No entanto, poucos contestam que as medidas ousadas, decisivas e, por vezes, experimentais de Bernanke em 2008-09 salvaram a economia global.

“O mantra de Bernanke: custe o que custar”, escreveu David Wessel no seu livro In Fed We Trust: Ben Bernanke’s War on the Great Panic. Ele “não quis ficar na história como o presidente da Reserva Federal que vacilou e adiou no meio de uma onda de pânico financeiro que ameaçou a prosperidade americana”.

Quando a economia global cambaleou, e com o seu conhecimento ímpar dos erros cometidos durante a Depressão, abriu as torneiras do crédito, reduziu as taxas de juro a zero e resgatou grandes instituições financeiras. Mais uma vez com os anos 1930 em mente, dispôs-se a fazer experiências, muito à semelhança de Franklin D. Roosevelt; algumas medidas funcionaram, outras não.

Este académico supostamente ingénuo foi de uma notável capacidade de persuasão e conseguiu que o Congresso concordasse com uma maciça intervenção governamental. E convenceu alguns dos seus mais relutantes colegas da Fed a formar uma frente bastante unida.

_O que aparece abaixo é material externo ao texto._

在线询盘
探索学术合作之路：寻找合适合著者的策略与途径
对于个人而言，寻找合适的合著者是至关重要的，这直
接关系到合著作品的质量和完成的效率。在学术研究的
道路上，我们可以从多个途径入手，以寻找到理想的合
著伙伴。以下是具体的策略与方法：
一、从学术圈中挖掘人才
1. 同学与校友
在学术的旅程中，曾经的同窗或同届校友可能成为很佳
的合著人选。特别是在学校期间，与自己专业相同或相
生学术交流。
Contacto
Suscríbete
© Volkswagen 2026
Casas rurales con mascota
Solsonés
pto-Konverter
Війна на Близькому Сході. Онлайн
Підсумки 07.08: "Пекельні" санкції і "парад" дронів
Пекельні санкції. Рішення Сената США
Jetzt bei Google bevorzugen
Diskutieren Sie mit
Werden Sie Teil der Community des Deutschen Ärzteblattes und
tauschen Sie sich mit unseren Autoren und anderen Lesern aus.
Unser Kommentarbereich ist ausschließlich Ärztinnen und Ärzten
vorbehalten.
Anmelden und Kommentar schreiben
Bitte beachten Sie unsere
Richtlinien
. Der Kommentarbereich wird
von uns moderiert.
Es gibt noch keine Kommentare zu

Após o colapso, desempenhou um papel importante na definição de reformas bancárias e financeiras. Seguiu o conselho da hábil porta-voz do banco central, Michelle Smith, e adoptou uma maior transparência nas suas políticas, explicando-as melhor ao público e mantendo até conferências de imprensa periódicas.

Enquanto os EUA se esforçavam por recuperar, Bernanke manteve o pé no acelerador. Com taxas de juro a zero, limitando a actividade monetária, promoveu o alívio quantitativo e a compra de títulos de longo prazo para estimular a economia.

Esta abordagem controversa parece ter sido moderadamente bem-sucedida, originando um crescimento mais rápido sem inflação. Quando o presidente anunciou, no mês passado, que o banco iria começar a reduzir as suas compras de activos, a reacção inicial do mercado foi positiva, embora alguns especialistas continuem a pensar que a transição será difícil.

No momento em que Bernanke completa a sua comissão de serviço, eis o quadro: um sistema financeiro que recuperou a saúde; uma economia a recompor-se e mais forte do que as europeias e outras; uma das suas principais apostas, Janet Yellen, a suceder-lhe na presidência; e o seu professor e mentor Stanley Fischer a ocupar o lugar de vice-presidente da Fed. E nunca mais ninguém caracterizará Ben Bernanke como brando ou ingénuo.